Because I work for the Encyclopedia of Life (EOL) and because I can tinker on the Nearctic Spider Database, I have the opportunity to try out various approaches to help mobilize data. One thing that concerns me about the current relationship between EOL and its content partners is their near 1:1 relationship. In other words, content partners that come onboard are encouraged to represent their data in one potentially massive XML document much like a Google Sitemap. More information on what EOL would like to see future content partners produce can be found HERE. A potential outside consumer of these data will have no idea where to retrieve this XML document. Thus, the relationship between EOL and its content partners is closed. That is, until EOL releases some web services.
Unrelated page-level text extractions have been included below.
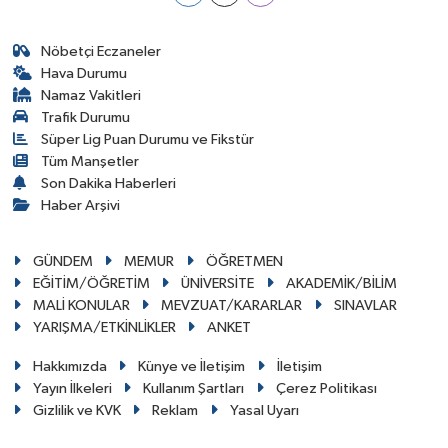
Nöbetçi Eczaneler
Hava Durumu
Namaz Vakitleri
Trafik Durumu
Süper Lig Puan Durumu ve Fikstür
Tüm Manşetler
Son Dakika Haberleri
Haber Arşivi
GÜNDEM
MEMUR
ÖĞRETMEN
EĞİTİM/ÖĞRETİM
ÜNİVERSİTE
AKADEMİK/BİLİM
MALİ KONULAR
MEVZUAT/KARARLAR
SINAVLAR
YARIŞMA/ETKİNLİKLER
ANKET
Hakkımızda
Künye ve İletişim
İletişim
Yayın İlkeleri
Kullanım Şartları
Çerez Politikası
Gizlilik ve KVK
Reklam
Yasal Uyarı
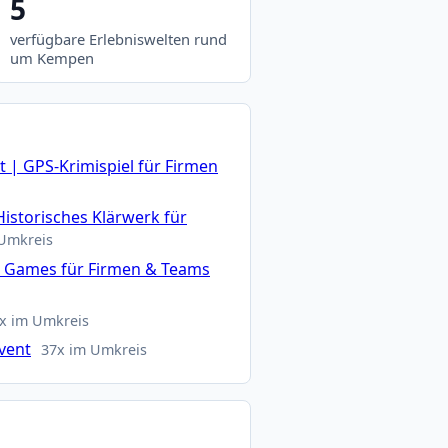
5
verfügbare Erlebniswelten rund
um Kempen
 | GPS-Krimispiel für Firmen
Historisches Klärwerk für
 Umkreis
n Games für Firmen & Teams
x im Umkreis
vent
37x im Umkreis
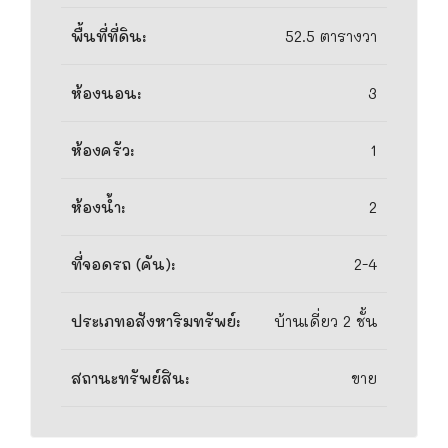
พื้นที่ที่ดิน:
52.5 ตารางวา
ห้องนอน:
3
ห้องครัว:
1
ห้องน้ำ:
2
ที่จอดรถ (คัน):
2-4
ประเภทอสังหาริมทรัพย์:
บ้านเดี่ยว 2 ชั้น
สถานะทรัพย์สิน:
ขาย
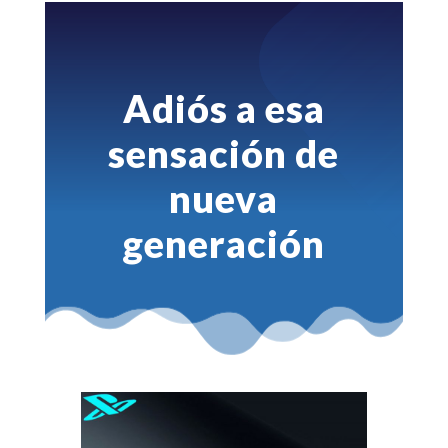
Adiós a esa
sensación de
nueva
generación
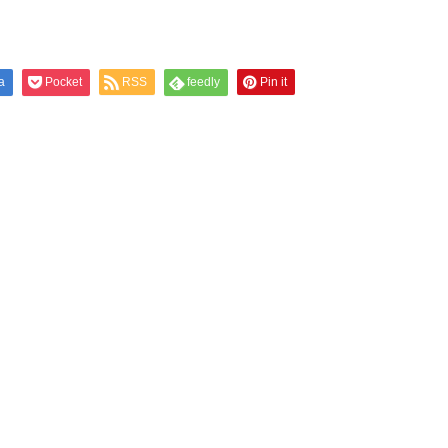
a
Pocket
RSS
feedly
Pin it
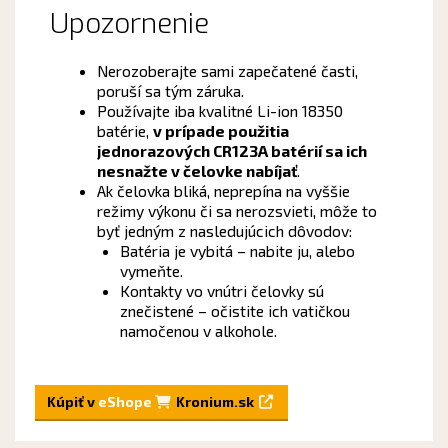
Upozornenie
Nerozoberajte sami zapečatené časti,
poruší sa tým záruka.
Používajte iba kvalitné Li-ion 18350
batérie,
v prípade použitia
jednorazových CR123A batérií sa ich
nesnažte v čelovke nabíjať
.
Ak čelovka bliká, neprepína na vyššie
režimy výkonu či sa nerozsvieti, môže to
byť jedným z nasledujúcich dôvodov:
Batéria je vybitá – nabite ju, alebo
vymeňte.
Kontakty vo vnútri čelovky sú
znečistené – očistite ich vatičkou
namočenou v alkohole.
Kúpiť v
eShope
Kronium.sk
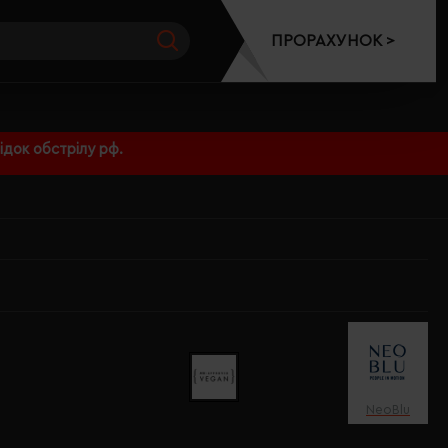
ПРОРАХУНОК >
док обстрілу рф.
NeoBlu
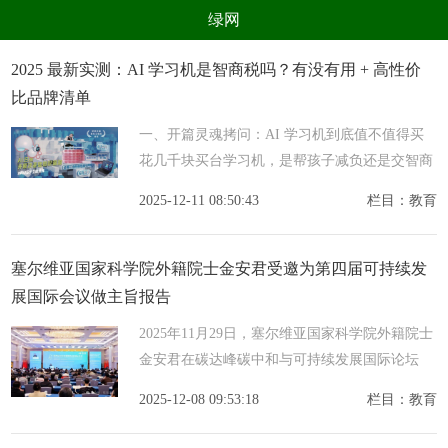
绿网
组织
养生
公益
出行
2025 最新实测：AI 学习机是智商税吗？有没有用 + 高性价
比品牌清单
生态
美食
健康
教育
一、开篇灵魂拷问：AI 学习机到底值不值得买
亲子
电器
数码
旅游
花几千块买台学习机，是帮孩子减负还是交智商
时尚
家居
新技术
新能源
税？打开电商平台，AI 学习机销量同比暴涨
2025-12-11 08:50:43
栏目：教育
47%，但家长群里的质疑声从未停止：功能看着
环境保护
节能减排
绿色产业
污染防治
花哨，实
塞尔维亚国家科学院外籍院士金安君受邀为第四届可持续发
展国际会议做主旨报告
2025年11月29日，塞尔维亚国家科学院外籍院士
金安君在碳达峰碳中和与可持续发展国际论坛
上，应邀作题为《全球主要经济体正在走向碳中
2025-12-08 09:53:18
栏目：教育
和的途径》的大会主旨报告。该报告内容基于其
即将发表的同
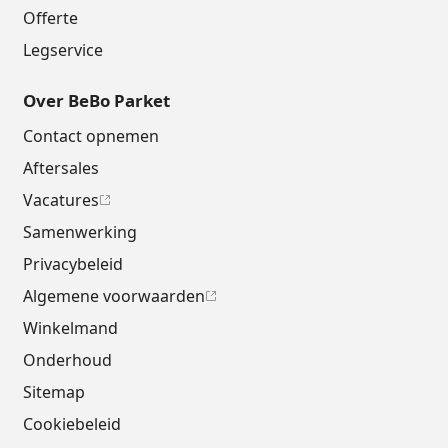
Offerte
Legservice
Over BeBo Parket
Contact opnemen
Aftersales
Vacatures
Samenwerking
Privacybeleid
Algemene voorwaarden
Winkelmand
Onderhoud
Sitemap
Cookiebeleid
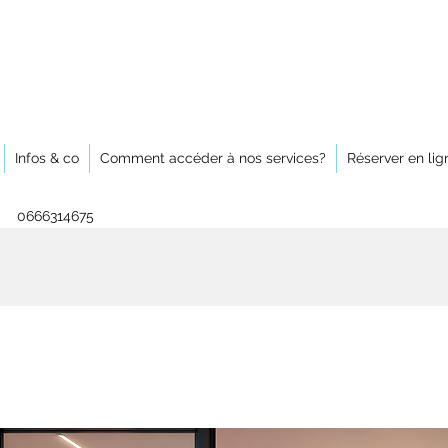
Infos & co
Comment accéder à nos services?
Réserver en lig
0666314675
So, in an effort to help expose the data structure EOL is looking for, I made a link on every one of the species pages in the Nearctic Spider Database. Upon clicking these "little e's", you can catch a glimpse of what EOL is hoping its content partners will produce. These "little e's" don't really help the relationship between EOL and its array of content partners, nor does it ease the effort on the part of content partners to make these documents, and nor does it help us at EOL. So what's the point? What it does is share what I produced for EOL. If you can parse the data behind the "little e's", you can parse the big XML "sitemap" document I made for EOL as well.

The problem with sitemaps is that no one but the harvester knows where these sitemaps can be found. A Google sitemap for instance can be found in any folder on a website that shares a sitemap (but is usually in the root folder and is accessed as /sitemap.xml or /sitemap.gz). This is the same situation for EOL and its content partners; the "sitemap" can be found anywhere.

To finish off the "little e" approach, each page should have a link to the EOL content partner sitemap document in which can be found links to all pages with "little e's". This would be somewhat similar to an OpenSearch document where are found instructions on how to make use of the search feed(s) available on a site. And of course, there should be a JSON option for a lighter weight option than XML.

But, to make this of any use at all, we need a desktop reader like an RSS reader...something with the ability to shunt the data into the correct spot within a rich GUI-based classification (with some degree of certainty), thus forcing us to eventually develop far better online tree browsers. With all the bits described above, you'd come across a species page, click a button like an RSS feed button, download a sitemap containing a list of all species pages on the site you landed on, then browse through the content the way you want it organized.